## Required action
According to the article on sales advice, what mantra should modern salespeople follow instead of "Always Be Closing"?

One of Hollywood’s most famous depictions of the sales world is found in Glengarry Glen Ross. Alec Baldwin’s character, Blake, is the epitome of the high-powered, low-empathy, money-driven salesperson, and gets what he wants through fear, intimidation, and profanity-laced speeches.
After threatening and terrorizing a group of salesmen (no women allowed in this boiler room), Blake gets to his point – salespeople should “ABC”: Always Be Closing. According to Blake, regardless of the individual prospect and their needs, the rep’s ultimate task is to bring money in the door.
Though closing was a major focus for salespeople long before the release of this film, “Always Be Closing” was a catchy hook reps could hold onto. But is it the best sales advice for modern reps? Not necessarily.
This kind of selling may have worked in the 1980s, when David Mamet penned the play the movie is based on, but fast-forward to today and things are very different. While the close is an important event within the sales process, there are many events long before the deal is closed that also require time, attention, and effort.
Buyers today are inundated with information from every angle, and are skeptical of being sold to with empty claims that aren’t backed by relevant data. That’s why taking an “Always Be Closing” approach today would likely scare off your customers before you get a chance to close the deal.
To effectively sell, modern salespeople need to follow a totally different mantra: Always Be Helping.
What Is Always Be Helping?
Blake would never give up control of the sales process to a prospect. Yet that’s exactly what a top salesperson today needs to do. The “always be closing” school of thought ignores buyer needs entirely and places the salesperson at the center of the sales process, taking a brute-force approach to closing deals.
What’s a sales rep to do? Always be closing? Hardly.
Your job, of course, is still to sell. But abandon any strategies that involve force-feeding prospects a product they don’t want and don’t need. As Dale Carnegie famously said, people don’t want to be sold to – they want to feel as if they’re buying. Instead, as your prospect moves through the funnel, provide resources and guidance as they attempt to solve a complicated business problem. Always be helping.
Why Should You Always Be Helping?
Seller-centric focused selling doesn’t play anymore, in either B2B or B2C sales processes. The balance of power has been tipped away from the sales rep and toward the buyer. With the transparency and availability of information online, and the ability to tap into third-party reviews, buyers are far savvier than they used to be.
High-pressure selling has stopped working because it treats customers as interchangeable piles of money. But that’s not really true. Prospects’ situations and needs are as diverse as the people themselves, and while one buyer might be successful with your product, your offering may actually hurt another.
So while Always Be Helping is simply the right thing to do, it’s also just better for your business. Selling to poor-fit customers is a stopgap solution that will result in customer turnover, lost income in the form of clawback penalties, and in the most dramatic cases even shutter a business if churn gets too high. On a less concrete scale, Always Be Closing tactics also hurt the brand. As soon your company gains a reputation for having aggressive and selfish salespeople, it’ll be much harder to gain customers in the future – even ones you actually could have helped.
This outline lists the three things all sales reps must do in the age of ABH.
How to Always Be Helping: 5 Strategies
1. Determine if the prospect has a problem you can solve.
If the prospect has a problem completely out of sync with what your company offers or doesn’t need any help for the foreseeable future, get out! They don’t want to talk to you, they don’t need to talk to you, and chances are you don’t want to talk to them.

## Given information
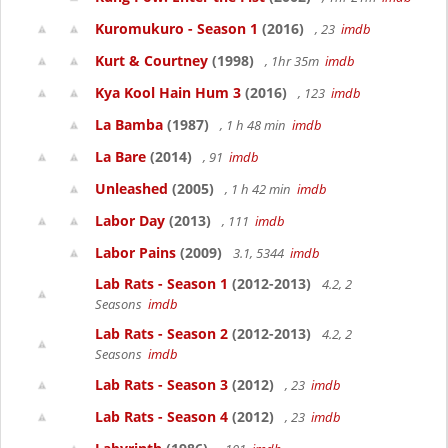
Kuromukuro - Season 1
(2016)
, 23
imdb
Kurt & Courtney
(1998)
, 1hr 35m
imdb
Kya Kool Hain Hum 3
(2016)
, 123
imdb
La Bamba
(1987)
, 1 h 48 min
imdb
La Bare
(2014)
, 91
imdb
Unleashed
(2005)
, 1 h 42 min
imdb
Labor Day
(2013)
, 111
imdb
Labor Pains
(2009)
3.1, 5344
imdb
Lab Rats - Season 1
(2012-2013)
4.2, 2
Seasons
imdb
Lab Rats - Season 2
(2012-2013)
4.2, 2
Seasons
imdb
Lab Rats - Season 3
(2012)
, 23
imdb
Lab Rats - Season 4
(2012)
, 23
imdb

## Task solution
Always Be Helping.